Tale dinamica si ripeterà a più riprese. Ci attendiamo episodi di pioggia e temporali frequenti soprattutto su Centro e Sud, con fenomeni localmente intensi. Le regioni adriatiche (dalle Marche alla Puglia) e il versante tirrenico centrale saranno le più esposte, mentre al Nord le precipitazioni saranno più sparse e legate soprattutto ai passaggi frontali sulle Alpi.

Temperature sotto media

L’afflusso di aria fredda dai quadranti settentrionali e orientali manterrà le temperature ben al di sotto dei valori stagionali. Le minime notturne potranno scendere anche di -4-6°C rispetto alla norma, con gelate residue possibili fino a quote basse al Nord e in Appennino.

Le massime, soprattutto nelle giornate più nuvolose, faticheranno a superare i +12°C +15°C al Centro-Sud e i +10°C +13°C al Nord. Un vero e proprio inizio di primavera dal volto invernale, come da tradizione negli ultimi anni.

Possibilità di nevicate a bassa quota

Proprio come nei prossimi giorni, quando è prevista neve fino a 700-800 metri sull’Appennino (con fiocchi localmente più in basso su Marche, Abruzzo e Molise durante i rovesci più intensi), il blocco scandinavo favorirà nevicate anche in aprile su Alpi e Appennino.

L’afflusso di aria fredda dai quadranti settentrionali e orientali manterrà le temperature ben al di sotto dei valori stagionali, per un periodo piuttosto lungo.
L’afflusso di aria fredda dai quadranti settentrionali e orientali manterrà le temperature ben al di sotto dei valori stagionali, per un periodo piuttosto lungo.

Accumuli localmente importanti sono probabili sopra i 1000-1200 metri, ma con possibili imbiancate a quote medio-basse (800-1000 m) durante i passaggi più freddi. Le Alpi orientali e i rilievi appenninici centrali e meridionali saranno i più interessati.

Inoltre avremo a che fare con una ventilazione, spesso orientale o settentrionale, che contribuirà spesso a rendere l’atmosfera piuttosto frizzante, malgrado il progressivo allungamento delle ore di luce. Questo contribuirà a un calo termico percepito ancora più marcato, soprattutto lungo le coste adriatiche e ioniche.
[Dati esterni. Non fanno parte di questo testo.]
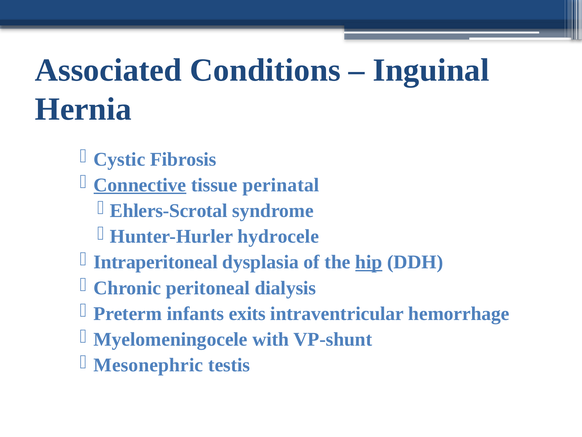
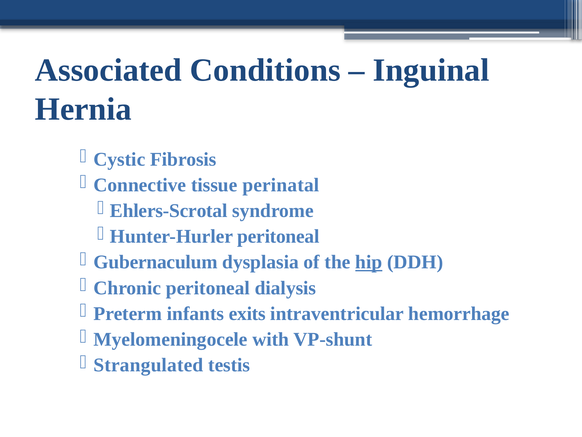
Connective underline: present -> none
Hunter-Hurler hydrocele: hydrocele -> peritoneal
Intraperitoneal: Intraperitoneal -> Gubernaculum
Mesonephric: Mesonephric -> Strangulated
Questo quadro circolatorio insisterà fino ad aprile

Fino a metà aprile l’Italia vivrà un prolungato periodo di instabilità e freddo, con un’alternanza di fasi perturbate (pioggia e neve) e brevi interludi più asciutti, ma sempre con temperature invernali.

Il Nord potrà contare su qualche giornata più soleggiata e stabile grazie alla maggiore distanza dalle correnti umide meridionali, mentre Centro e Sud pagheranno il conto più salato in termini di precipitazioni e maltempo, anche severo.

Questo scenario è supportato non solo dall’ECMWF ma anche da una buona convergenza con altri modelli internazionali. Il blocco scandinavo appare robusto e poco propenso a cedere prima della seconda decade di aprile, quando potrebbe finalmente aprirsi la strada a un flusso atlantico più mite, o a un ritorno dell’alta pressione.